By the age of twenty-one, the Algerian-born-and-raised Saint Laurent, who died in 2008, was the shining light of the fabled House of Dior, at the time the heart and height of Parisian haute couture. It was a remarkable rise that does not interest the filmmakers at all, who start things off, in 1957, when the bespectacled, diffident Saint Laurent (Pierre Niney) is already on the threshold of greatness. There are allusions to the struggles he endured as a youth, like a domineering mother and strict Catholic education, which conspired to sap his self-confidence, and blunt his burgeoning sexuality. But anyone curious about how Saint Laurent, at such a tender age, overcame his past to become Christian Dior's hand-picked successor will have to Google the information.

The movie is frustratingly replete with biographical dead-ends, inevitably setting aside the more interesting facets of Saint-Laurent's life for repetitively gossipy ones. Most unforgivably, it only briefly, and glibly, dramatizes the events surrounding Saint Laurent's 1960 conscription into the French army.
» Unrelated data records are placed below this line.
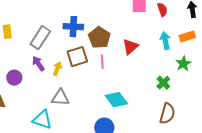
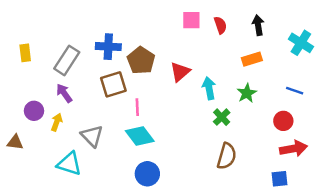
cyan arrow: (165, 41) -> (209, 88), moved
pink line: (102, 62) -> (137, 107), moved
yellow arrow: (57, 69) -> (57, 122), moved
gray triangle: (60, 98) -> (92, 136), turned 42
cyan diamond: (116, 100) -> (140, 136), moved

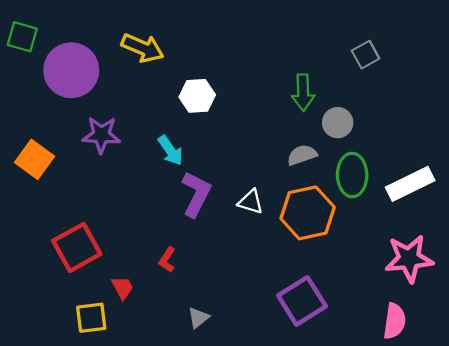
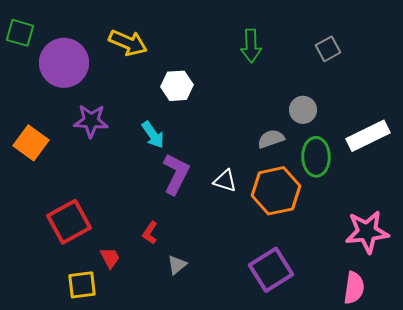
green arrow: (303, 93) -> (251, 46), moved
white rectangle: (410, 184) -> (368, 136), moved
gray triangle: (198, 318) -> (177, 265), moved

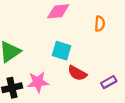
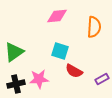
orange semicircle: (100, 24) -> (94, 27), size x1.5

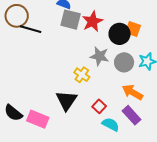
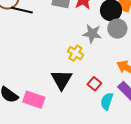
gray circle: (124, 62) -> (117, 29), moved
cyan semicircle: (111, 124) -> (107, 101), turned -96

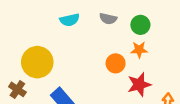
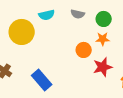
yellow circle: (37, 62) -> (22, 32), moved

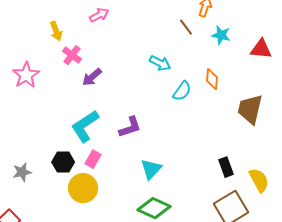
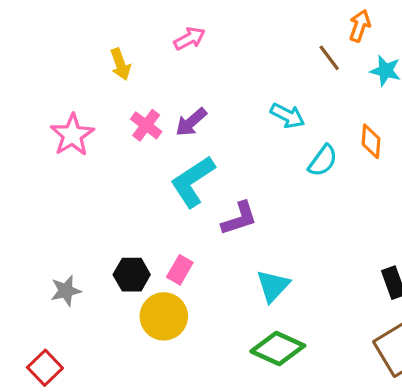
pink cross: (72, 55) -> (146, 125), moved
purple arrow: (92, 77) -> (191, 122), moved
cyan L-shape: (85, 126) -> (193, 181), moved

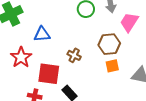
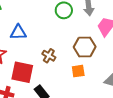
orange square: (112, 66) -> (78, 71), moved

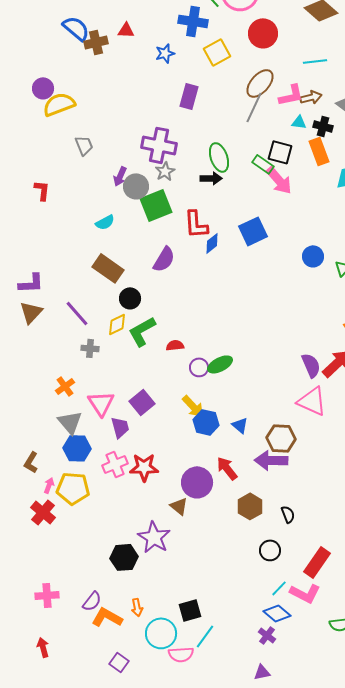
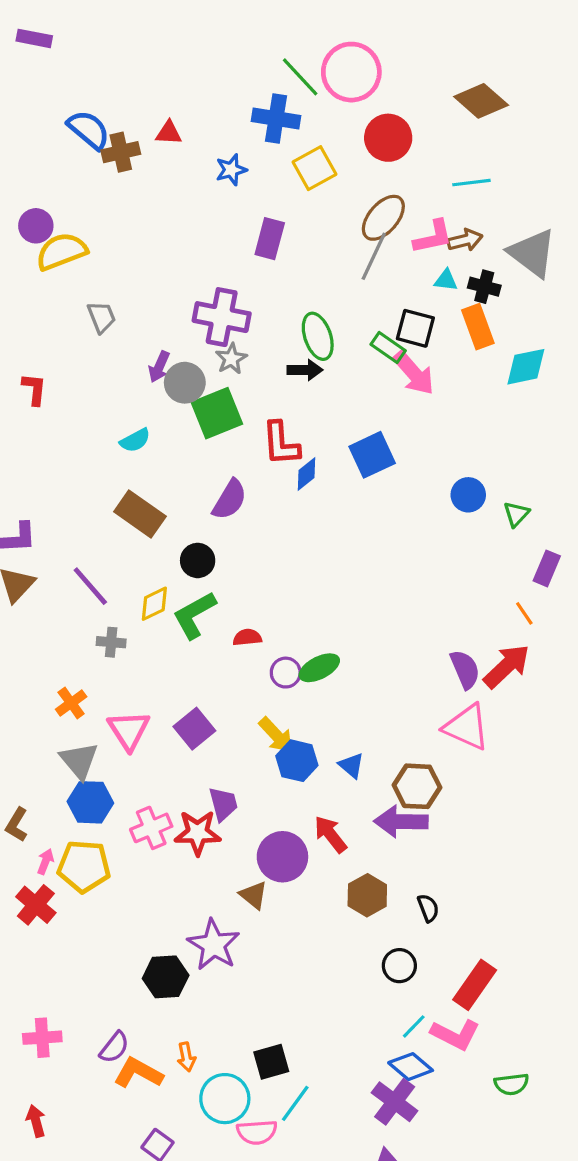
black circle: (130, 298) -> (198, 560), moved
purple trapezoid: (120, 427) -> (223, 804), moved
purple cross: (267, 635) -> (395, 1102), size x1.6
Saint Laurent had attempted to evade the draft, but, after heavy press criticism of both him and the House of Dior, he reported for duty. As a pied-noir -- a term used to describe French citizens who returned to France after having lived in one of its North African colonies -- Saint Laurent's decision about whether to fight or not to fight must have been emotionally torturous. Making real-life matters more difficult, Saint Laurent was subjected to the same sort of homophobic bullying in basic training that he experienced at school.

To its momentarily fascinating credit, the movie does show the upshot of Saint Laurent's twenty-day stint in the military: Berg visiting him in a mental hospital, where Saint Laurent has been diagnosed with a bevy of psychological maladies. But, ultimately, Berg -- again, not the greatest choice of informant --seems inclined to chalk it all up to artistic temperament, when, clearly, Saint Laurent was dealing with personal and cultural issues that ran far deeper.

Although Saint Laurent's pied-noir status must have also profoundly affected his relationships in Paris, given the well-documented rupture the Algerian revolution caused in French society, the filmmakers only hint at the possibility of a problem. There are worried phone calls to his family in Oran and subtle suggestions that Saint Laurent's uneasiness in the beau monde may relate to his upbringing on the other side of the Mediterranean, but the filmmakers are oddly content to breeze past this material, as if lingering on it would be too complicated.

Niney's performance benefits enormously from the actor's striking resemblance to the young Saint Laurent. But, because Niney is saddled with such a lazy script, his efforts become increasingly one-note, resulting in his advantageous looks standing out as just another example of the movie's frustrating obsession with the superficial.

Joseph Pisano is a freelance writer living in New York.